As have asked above about "... a regular svm.SVC().fit " kindly notice, it uses default [C,gamma] values and thus have no relevance to behaviour of your Model / ProblemDOMAIN.

Re: Update

oh yes indeed, regularisation/scaling of SVM-inputs is a mandatory task for this AI/ML tool. scikit-learn has a good instrumentation to produce and re-use aScalerOBJECT for both a-priori scaling ( before aDataSET goes into .fit() ) & ex-post ad-hoc scaling, once you need to re-scale a new example and send it to the predictor to answer it's magic via a request to anSvmCLASSIFIER.predict( aScalerOBJECT.transform( aNewExampleX ) )

( Yes, aNewExampleX may be a matrix, so asking for a "vectorised" processing of several answers )

Performance relief of O( M 2 . N 1 ) computational complexity

In contrast to the below posted guess, that the Problem-"width", measured as N == a number of SVM-Features in matrix X is to be blamed for an overall computing time, the SVM classifier with rbf-kernel is by-design an O( M 2 . N 1 ) problem.

So, there is quadratic dependence on the overall number of observations ( examples ), moved into a Training ( .fit() ) or CrossValidation phase and one can hardly state, that the supervised learning classifier will get any better predictive power if one "reduces" the ( linear only ) "width" of features, that per se bear the inputs into the constructed predictive power of the SVM-classifier, don't they?

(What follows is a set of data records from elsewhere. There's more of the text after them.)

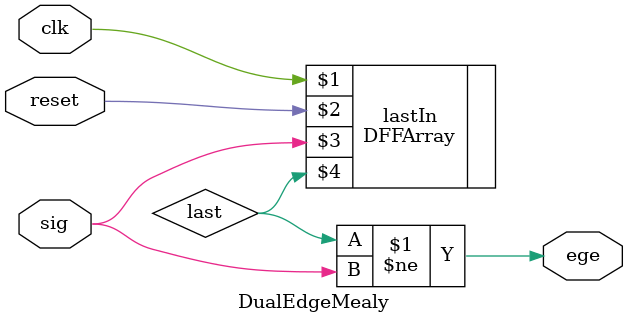
<source format=v>

`timescale 1ns / 1ps


module DualEdgeMealy( input clk, input reset, input sig, output ege );

	// State.
	// MSb - The input (sig) value at last posedge clk
	
	wire last;
	wire next_in, next_out;

	DFFArray #( 1 ) lastIn ( clk, reset, sig, last );	

	// Output
	assign ege = last != sig;

endmodule

</source>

Support Vector Machines are sensitive to scaling. It is most likely that your SVC is taking a longer time to build an individual model. GridSearch is basically a brute force method which runs the base models with different parameters. So, if your GridSearchCV is taking time to build, it is more likely due to

  1. Large number of parameter combinations (Which is not the case here)
  2. Your individual model takes a lot of time.